It is crazy when you consider that a year or so ago, .7s were a rarity! I’ve been asked a lot about what has been driving the low ETs, because, really, we have had the same componentry in the cars for many years. John Zappia has been in front of everyone by a few hundredths most of the time, and a tenth now and then, and he is using pretty much the same stuff now that he was using then, and yet the ETs keep dropping.
I think we are getting better heads, and there are also better magnetos out now. The fuel systems are getting stretched a bit harder too.
I also think that for everyone, the pressure is on – you have to go quick, and so people are doing their research.
Another thing that I never thought would ever make a big difference is the bore/stroke combinations. Believe it or not, these are getting less and less. That doesn’t mean that some of the bigger-cube motors aren’t going fast, but a lot of the combinations that have been struggling over the years have put smaller-stroke cranks in – including us – and are finding that at times the cars are slightly easier to get down the track, so we can start laying into them a bit more.
There is also the fact that there is a lot of information and technology coming out of America, with a lot of friendships that have been created over the years with some of the US stars. For instance, you have Billy Stockton helping Paul Mouhayet and Moits Racing, and he is probably the best tuner in the world for a supercharged Doorslammer. At the same time, we have Frankie Taylor, Mark Savage is on Sam Fenech’s crew, and Maurice Fabietti and Marty Dack both have people over to assist as well. You also can’t take the tracks out of this. The American technology doesn’t work as well on a slippery track! But you get a good old sticky track and it works great, so thanks to the tracks for keeping up with the performances of the cars.

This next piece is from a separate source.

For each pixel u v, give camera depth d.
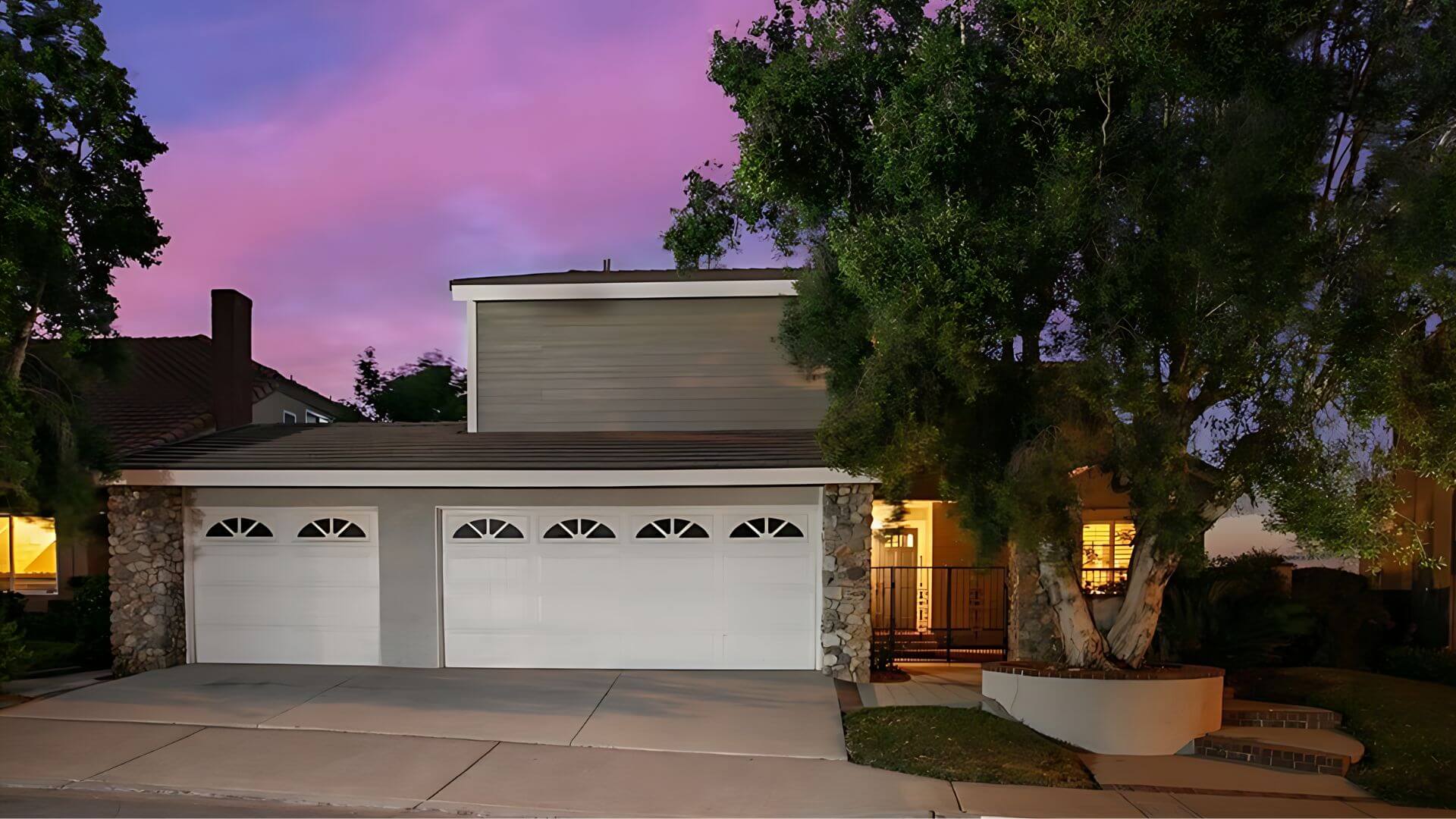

A lot of money has been spent on shock absorbers and suspension too. Emilio Spinozzi for example has Michael Marriott helping him, and that is a guy who understands chassis, shock absorbers, suspensions and the like way better than anyone else in the field. I think it’s just a matter of time before those guys get that thing hauling down the track and threatwening the front-runners.
Another amazing thing to see lately is the work on 60-foot times. I think it really started with Paul and Moits Racing. Of course, any increment you can improve comes off your ET at the end of the track, and at the moment the most important one seems to be the 60-foot time, which previously we had never really chased here in Australia. In Sydney I noted that Paul was running .940s and .930s, and Zap also runs pretty good 60-foot times. I think all of the guys with the chassis setups and the shock absorbers that are getting around now are really working on this area. Once upon a time, if you ran 1.0 to the 60-foot you were doing well. There have been three or four cars running .940 at the past couple of races, so I think that is what people are chasing.
As far as ET goes, we have always been equal with the Americans, but I think now that we are chasing the 60-foot times and the 330foot times, it is all adding up.
There’s perhaps no better proof of this than Scott McLean’s 5.572@252mph during warmups for the Winternationals. American crew chief Darren Mayer had the car humming to shatter Paul Mouhayet’s previous Pro Slammer record of 5.58. Take it as gospel: it’s only a matter of time until we’ll be in front of the NHRA cars or the Pro Boost cars.
Before I sign off for this issue, a quick side note. As far as my health goes, as I write this I’m waiting on a tick from the doctor to let me go racing at the Winters. That will have already been run by the time you read this, so you’ll already know if I managed it. Either way, I do feel like I am getting close to coming back. Even if I don’t get to race at the Winters, I hope to be out on-track soon.